::: Source data :::

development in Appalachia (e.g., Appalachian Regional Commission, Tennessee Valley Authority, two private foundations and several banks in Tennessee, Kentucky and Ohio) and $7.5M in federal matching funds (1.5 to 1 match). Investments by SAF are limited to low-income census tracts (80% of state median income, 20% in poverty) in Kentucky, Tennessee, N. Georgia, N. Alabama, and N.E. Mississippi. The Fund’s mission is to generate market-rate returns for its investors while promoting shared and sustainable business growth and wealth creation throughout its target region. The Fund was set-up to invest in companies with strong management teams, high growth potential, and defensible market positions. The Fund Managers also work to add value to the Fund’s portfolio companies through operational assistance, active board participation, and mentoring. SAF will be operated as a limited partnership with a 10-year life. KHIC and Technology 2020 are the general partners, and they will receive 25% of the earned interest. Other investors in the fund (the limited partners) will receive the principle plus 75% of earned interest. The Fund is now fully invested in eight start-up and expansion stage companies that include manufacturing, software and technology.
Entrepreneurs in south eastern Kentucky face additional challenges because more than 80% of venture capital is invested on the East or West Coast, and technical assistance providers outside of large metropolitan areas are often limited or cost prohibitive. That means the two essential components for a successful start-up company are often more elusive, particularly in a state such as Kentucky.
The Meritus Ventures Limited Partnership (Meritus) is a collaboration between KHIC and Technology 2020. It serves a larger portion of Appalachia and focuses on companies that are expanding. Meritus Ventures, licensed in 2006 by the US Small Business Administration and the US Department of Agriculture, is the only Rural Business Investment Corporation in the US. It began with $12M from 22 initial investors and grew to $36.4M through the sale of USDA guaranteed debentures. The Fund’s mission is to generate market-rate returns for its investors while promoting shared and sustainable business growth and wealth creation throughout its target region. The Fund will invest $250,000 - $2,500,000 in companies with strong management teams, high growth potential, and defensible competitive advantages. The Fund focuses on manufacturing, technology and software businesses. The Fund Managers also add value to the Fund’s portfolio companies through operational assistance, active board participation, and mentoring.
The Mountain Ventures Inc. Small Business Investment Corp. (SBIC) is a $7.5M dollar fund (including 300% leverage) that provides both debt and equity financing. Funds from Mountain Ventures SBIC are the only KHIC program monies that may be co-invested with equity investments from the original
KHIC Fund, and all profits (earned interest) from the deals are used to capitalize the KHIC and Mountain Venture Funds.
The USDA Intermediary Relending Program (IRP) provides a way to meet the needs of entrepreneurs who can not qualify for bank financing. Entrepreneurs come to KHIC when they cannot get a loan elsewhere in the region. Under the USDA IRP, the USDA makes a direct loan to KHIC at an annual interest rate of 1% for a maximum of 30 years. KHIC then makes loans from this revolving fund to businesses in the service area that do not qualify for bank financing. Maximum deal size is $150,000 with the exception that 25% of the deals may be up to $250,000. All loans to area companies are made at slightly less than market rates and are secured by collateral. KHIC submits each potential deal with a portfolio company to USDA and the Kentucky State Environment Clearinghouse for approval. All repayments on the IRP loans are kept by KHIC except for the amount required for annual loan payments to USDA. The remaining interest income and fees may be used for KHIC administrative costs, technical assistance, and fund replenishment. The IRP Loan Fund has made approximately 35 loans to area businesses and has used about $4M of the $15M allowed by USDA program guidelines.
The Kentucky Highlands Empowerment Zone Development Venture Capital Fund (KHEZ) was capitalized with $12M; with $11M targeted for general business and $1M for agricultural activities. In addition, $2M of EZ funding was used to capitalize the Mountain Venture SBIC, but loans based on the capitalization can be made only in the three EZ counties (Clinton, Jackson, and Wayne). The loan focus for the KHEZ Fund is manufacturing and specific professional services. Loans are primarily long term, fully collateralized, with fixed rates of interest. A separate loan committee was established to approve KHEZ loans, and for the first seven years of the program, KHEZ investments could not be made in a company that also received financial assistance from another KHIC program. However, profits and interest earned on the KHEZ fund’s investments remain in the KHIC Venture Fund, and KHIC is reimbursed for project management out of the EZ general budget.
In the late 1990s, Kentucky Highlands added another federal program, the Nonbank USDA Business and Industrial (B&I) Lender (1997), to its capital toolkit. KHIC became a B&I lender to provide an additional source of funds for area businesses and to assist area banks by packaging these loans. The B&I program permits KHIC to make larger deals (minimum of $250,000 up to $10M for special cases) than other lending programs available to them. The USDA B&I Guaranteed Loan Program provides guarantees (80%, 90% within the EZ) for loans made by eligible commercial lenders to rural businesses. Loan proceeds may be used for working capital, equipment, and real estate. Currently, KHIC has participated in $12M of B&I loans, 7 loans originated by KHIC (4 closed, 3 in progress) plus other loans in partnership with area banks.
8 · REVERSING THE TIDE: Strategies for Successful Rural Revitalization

:::

Output the records exactly, including every line.

development in Appalachia (e.g., Appalachian Regional Commission, Tennessee Valley Authority, two private foundations and several banks in Tennessee, Kentucky and Ohio) and $7.5M in federal matching funds (1.5 to 1 match). Investments by SAF are limited to low-income census tracts (80% of state median income, 20% in poverty) in Kentucky, Tennessee, N. Georgia, N. Alabama, and N.E. Mississippi. The Fund’s mission is to generate market-rate returns for its investors while promoting shared and sustainable business growth and wealth creation throughout its target region. The Fund was set-up to invest in companies with strong management teams, high growth potential, and defensible market positions. The Fund Managers also work to add value to the Fund’s portfolio companies through operational assistance, active board participation, and mentoring. SAF will be operated as a limited partnership with a 10-year life. KHIC and Technology 2020 are the general partners, and they will receive 25% of the earned interest. Other investors in the fund (the limited partners) will receive the principle plus 75% of earned interest. The Fund is now fully invested in eight start-up and expansion stage companies that include manufacturing, software and technology.
Entrepreneurs in south eastern Kentucky face additional challenges because more than 80% of venture capital is invested on the East or West Coast, and technical assistance providers outside of large metropolitan areas are often limited or cost prohibitive. That means the two essential components for a successful start-up company are often more elusive, particularly in a state such as Kentucky.
The Meritus Ventures Limited Partnership (Meritus) is a collaboration between KHIC and Technology 2020. It serves a larger portion of Appalachia and focuses on companies that are expanding. Meritus Ventures, licensed in 2006 by the US Small Business Administration and the US Department of Agriculture, is the only Rural Business Investment Corporation in the US. It began with $12M from 22 initial investors and grew to $36.4M through the sale of USDA guaranteed debentures. The Fund’s mission is to generate market-rate returns for its investors while promoting shared and sustainable business growth and wealth creation throughout its target region. The Fund will invest $250,000 - $2,500,000 in companies with strong management teams, high growth potential, and defensible competitive advantages. The Fund focuses on manufacturing, technology and software businesses. The Fund Managers also add value to the Fund’s portfolio companies through operational assistance, active board participation, and mentoring.
The Mountain Ventures Inc. Small Business Investment Corp. (SBIC) is a $7.5M dollar fund (including 300% leverage) that provides both debt and equity financing. Funds from Mountain Ventures SBIC are the only KHIC program monies that may be co-invested with equity investments from the original
KHIC Fund, and all profits (earned interest) from the deals are used to capitalize the KHIC and Mountain Venture Funds.
The USDA Intermediary Relending Program (IRP) provides a way to meet the needs of entrepreneurs who can not qualify for bank financing. Entrepreneurs come to KHIC when they cannot get a loan elsewhere in the region. Under the USDA IRP, the USDA makes a direct loan to KHIC at an annual interest rate of 1% for a maximum of 30 years. KHIC then makes loans from this revolving fund to businesses in the service area that do not qualify for bank financing. Maximum deal size is $150,000 with the exception that 25% of the deals may be up to $250,000. All loans to area companies are made at slightly less than market rates and are secured by collateral. KHIC submits each potential deal with a portfolio company to USDA and the Kentucky State Environment Clearinghouse for approval. All repayments on the IRP loans are kept by KHIC except for the amount required for annual loan payments to USDA. The remaining interest income and fees may be used for KHIC administrative costs, technical assistance, and fund replenishment. The IRP Loan Fund has made approximately 35 loans to area businesses and has used about $4M of the $15M allowed by USDA program guidelines.
The Kentucky Highlands Empowerment Zone Development Venture Capital Fund (KHEZ) was capitalized with $12M; with $11M targeted for general business and $1M for agricultural activities. In addition, $2M of EZ funding was used to capitalize the Mountain Venture SBIC, but loans based on the capitalization can be made only in the three EZ counties (Clinton, Jackson, and Wayne). The loan focus for the KHEZ Fund is manufacturing and specific professional services. Loans are primarily long term, fully collateralized, with fixed rates of interest. A separate loan committee was established to approve KHEZ loans, and for the first seven years of the program, KHEZ investments could not be made in a company that also received financial assistance from another KHIC program. However, profits and interest earned on the KHEZ fund’s investments remain in the KHIC Venture Fund, and KHIC is reimbursed for project management out of the EZ general budget.
In the late 1990s, Kentucky Highlands added another federal program, the Nonbank USDA Business and Industrial (B&I) Lender (1997), to its capital toolkit. KHIC became a B&I lender to provide an additional source of funds for area businesses and to assist area banks by packaging these loans. The B&I program permits KHIC to make larger deals (minimum of $250,000 up to $10M for special cases) than other lending programs available to them. The USDA B&I Guaranteed Loan Program provides guarantees (80%, 90% within the EZ) for loans made by eligible commercial lenders to rural businesses. Loan proceeds may be used for working capital, equipment, and real estate. Currently, KHIC has participated in $12M of B&I loans, 7 loans originated by KHIC (4 closed, 3 in progress) plus other loans in partnership with area banks.
8 · REVERSING THE TIDE: Strategies for Successful Rural Revitalization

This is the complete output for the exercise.